The HTML report about Stream deleted videos
Figure 2: The HTML report about Stream deleted videos

Emailing the Report

Generating a report is one step, making sure that its content is reviewed and actioned is another. To help things along, the script emails a copy to someone selected to review videos and decide if any should be kept. Figure 3 shows the report as it appears in OWA.

The emailed report about Stream deleted videos viewed in OWA
Figure 3: The emailed report about Stream deleted videos viewed in OWA

Emailing reports is easy with the Send-MailMessage cmdlet. In this case, the HTML content is imported as the message body, we add message properties such as the recipients, sender, and subject, and send it off. Using Send-MailMessage in this way is a good example of the kind of script that will need to be updated when Microsoft removes basic authentication support for SMTP AUTH connections.

The script can be accessed in GitHub. Feel free to create your own version and let us know what improvements you make by posting a comment here.


The Office 365 for IT Pros eBook includes a full chapter about Stream. Like everything else in the book, the Stream content is reviewed and updated when changes happen.

5 Replies to “How to Generate an Email Report About Deleted Stream Videos”

  1. Thank you for sharing this informations in your blog. I used the script from GitHub. I added this rows in before for getting the O365 credentials and to open a session to Exchange for Search-UnifiedAuditLog:

    #Enter credentials and establish connection
    $O365Cred = Get-Credential

    $Session = New-PSSession -ConfigurationName Microsoft.Exchange -ConnectionUri https://outlook.office365.com/powershell-liveid/ -Credential $O365Cred -Authentication Basic -AllowRedirection
    Import-PSSession $Session -DisableNameChecking

    In row 57 I added my MsgTo mail address with adding “”) #” before the “Change this …”. I deleted a video in my Stream tenant, waited about 2 hours to see the entry in the Security & Compliance Center audit logs and when I call your script I get the html mail including the informations you described! Wonderful!

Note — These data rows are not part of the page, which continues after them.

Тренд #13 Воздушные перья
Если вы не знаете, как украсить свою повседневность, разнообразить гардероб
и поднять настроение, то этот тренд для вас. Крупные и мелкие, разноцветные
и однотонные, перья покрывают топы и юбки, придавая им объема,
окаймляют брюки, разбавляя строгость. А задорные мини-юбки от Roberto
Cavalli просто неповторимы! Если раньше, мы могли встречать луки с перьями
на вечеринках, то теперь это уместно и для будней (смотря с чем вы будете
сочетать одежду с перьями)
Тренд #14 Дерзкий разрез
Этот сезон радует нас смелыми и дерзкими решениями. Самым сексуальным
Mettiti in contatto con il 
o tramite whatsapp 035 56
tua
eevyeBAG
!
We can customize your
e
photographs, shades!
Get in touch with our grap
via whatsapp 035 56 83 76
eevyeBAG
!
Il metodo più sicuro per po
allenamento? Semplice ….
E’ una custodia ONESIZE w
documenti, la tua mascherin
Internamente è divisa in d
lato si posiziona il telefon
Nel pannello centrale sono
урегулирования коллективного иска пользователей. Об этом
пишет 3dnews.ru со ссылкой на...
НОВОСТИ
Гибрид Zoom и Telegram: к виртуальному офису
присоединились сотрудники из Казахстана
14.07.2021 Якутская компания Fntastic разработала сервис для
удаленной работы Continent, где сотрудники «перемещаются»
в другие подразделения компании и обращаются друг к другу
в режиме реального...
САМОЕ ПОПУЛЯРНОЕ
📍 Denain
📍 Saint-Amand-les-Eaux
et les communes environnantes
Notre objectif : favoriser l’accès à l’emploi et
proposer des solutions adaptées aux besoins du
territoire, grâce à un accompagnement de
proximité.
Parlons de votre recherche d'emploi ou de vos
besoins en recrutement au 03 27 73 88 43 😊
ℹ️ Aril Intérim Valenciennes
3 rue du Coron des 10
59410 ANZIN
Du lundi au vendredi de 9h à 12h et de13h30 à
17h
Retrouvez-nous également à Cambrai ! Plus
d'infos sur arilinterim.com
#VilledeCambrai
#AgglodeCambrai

    1. I’m glad that it works for you.

      The latest version has:

      # Make sure that we have credentials to send the message
      If (!$O365Cred) {$O365Cred = Get-Credential}

      # And that we’re connected to Exchange Online
      Try { $OrgName = (Get-OrganizationConfig).Name }
      Catch {
      Write-Host “Your PowerShell session is not connected to Exchange Online.”
      Write-Host “Please connect to Exchange Online using an administrative account and retry.”
      Break }

      It’s just a different way of attacking the problem. I wouldn’t connect to Exchange Online the way that you do. Instead, download the Exchange Online management module https://petri.com/exchange-online-powershell-module-v2 and use it instead. You can still get to the Search-UnifiedAuditLog cmdlet and you’re using modern authentication, etc.

  2. Hello,

    I have a question, you said: “After the period elapses, Stream removes the video and the content is irrecoverable.”

    What of I didn’t wait until the 30 days elapsed, and I deleted the video from Recycle bin, would the stream admin in my company be able to restore it after I deleted it permanently from recycle bin before 30 days elapsed?

    Thank you very much for answering.